Mr Stamoulis said that despite the trend away from large passenger vehicles, he sees the S-Class as continuing to be the luxury flagship for Mercedes-Benz.

“I think from a luxury viewpoint, definitely,” he said.

As for technology, the S-Class will always be the brand leader when a new model is released, but due to customer expectations, new technological features need to be rolled out across other models as they are updated and may supersede the S-Class.

“At this stage, I think we’ll still see the S-Class as the pinnacle of the Mercedes-Benz range, and we also have Maybach, which is our pinnacle, so we really have Mercedes-Benz, then we have Mercedes-AMG which is our performance arm, and Mercedes-Maybach, which is our top luxury marque,” Mr Stamoulis said.

“So what we do with Maybach in the future may dictate where we see luxury going.”

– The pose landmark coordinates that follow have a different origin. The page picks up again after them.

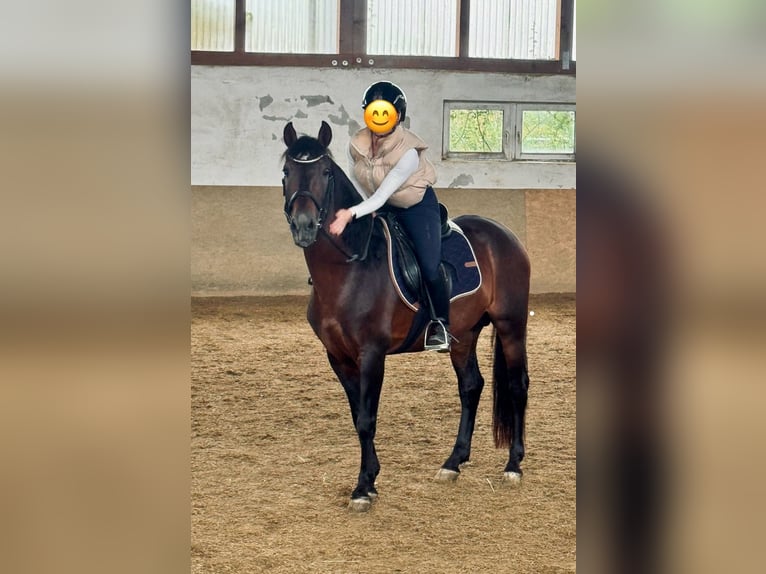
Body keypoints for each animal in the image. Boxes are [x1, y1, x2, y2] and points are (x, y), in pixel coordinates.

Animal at [281, 121, 531, 512]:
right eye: (286, 172)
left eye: (325, 173)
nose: (304, 226)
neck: (349, 269)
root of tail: (504, 234)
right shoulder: (338, 357)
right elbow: (357, 417)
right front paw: (370, 479)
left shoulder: (372, 354)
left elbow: (367, 419)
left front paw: (363, 488)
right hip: (464, 334)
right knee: (471, 386)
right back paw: (453, 462)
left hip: (511, 325)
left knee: (518, 385)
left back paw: (513, 465)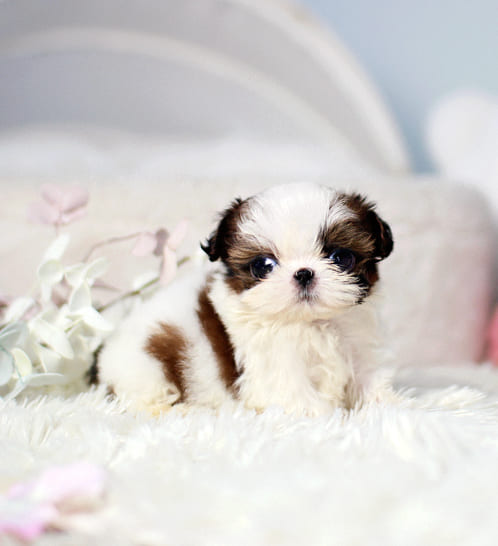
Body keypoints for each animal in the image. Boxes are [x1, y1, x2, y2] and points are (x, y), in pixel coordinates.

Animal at [96, 182, 394, 416]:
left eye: (341, 258)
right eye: (263, 266)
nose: (303, 273)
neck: (313, 323)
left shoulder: (359, 343)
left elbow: (368, 378)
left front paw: (387, 408)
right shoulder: (275, 365)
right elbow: (296, 396)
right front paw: (328, 418)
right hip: (145, 367)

Currently, the S-Class is the only Mercedes model line with a Maybach-fettled variant, the twin-turbo V12-powered S650, however Mr Stamoulis alluded that the Maybach name may not always be tied exclusively to the S-Class.

The Maybach nameplate could be expanded to include an SUV variant, which would most likely come in the form of the GLE large SUV, but could also be applied to the seven-seat GLS upper large SUV.